Con el cambio de década y con la banda ya disuelta, Lennon se encargó de confirmar su propio presente a partir de la destrucción de su propio pasado. Plastic Ono Band, su debut formal como solista, puede ser visto como una declamación tras otra: «Mother» es un reclamo post mortem a su madre; «Working Class Hero», su des-idealización del orgullo obrero, y «God», la negación de toda creencia (ni los Beatles, ni Dylan, ni Elvis, ni Jesús, ni Buda) más allá de su relación con Ono. En 1971, su segundo álbum, Imagine, acaparó la atención por el tema que le daba título, pero también por «How Do You Sleep?», una iracunda y poco sutil diatriba dirigida a McCartney, de cuyo significado luego intentaría desligarse. Desencantado con su propio país en general y su política militar en particular, devolvió a la realeza británica la medalla de orden de mérito que había recibido con The Beatles en 1965 y se mudó a Nueva York.
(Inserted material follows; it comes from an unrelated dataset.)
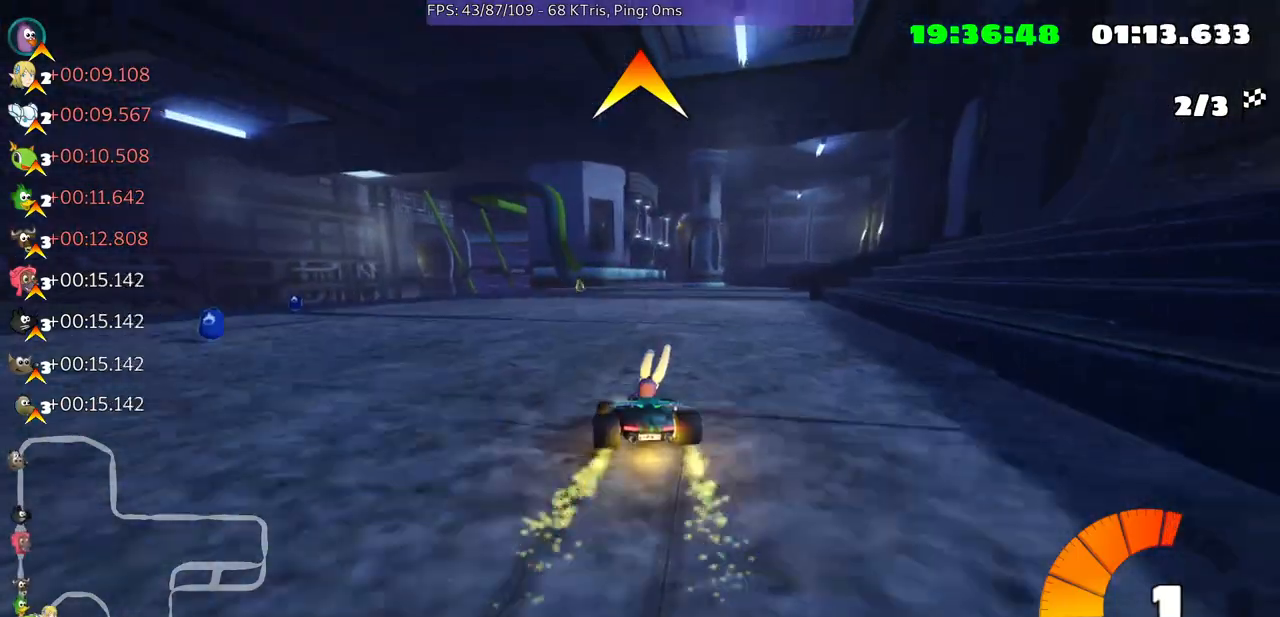
{"dt_ms": 500, "buttons": [], "left_stick": "right", "right_stick": "center", "events": []}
En la Gran Manzana, Lennon se permitió codearse con la bohemia intelectual neoyorquina y obtuvo la paz que no había podido conseguir en su país natal. Retirado de los escenarios a los que volvía sólo invitado por artistas como Frank Zappa y Elton John, y sin agenda ni contratos leoninos, pasó por el estudio sólo cuando quiso. Tras un período sabático de absolutamente todo (incluido su matrimonio) que duró dos años pero hizo llamar «el fin de semana perdido», Lennon decidió priorizar su vida personal por cinco años. Su reaparición se dio en 1980, con la publicación de Double Fantasy, poco antes de su asesinato. Y aunque es difícil, cuando no imposible, pensar en dónde lo encontraría la carrera a sus 80 años, una entrevista con Playboy para promocionar el álbum parece tener la respuesta: «Todo el mundo siempre habla de que todo lo bueno llega a su final, como si la vida se hubiera acabado. Pero tendré 40 cuando salga esta entrevista. Paul tiene 38,Elton John, Bob Dylan… todos somos gente relativamente joven. El juego aún no ha terminado. Todo el mundo habla en términos del último disco o del último concierto de los Beatles, pero, si Dios quiere, quedan otros 40 años de productividad».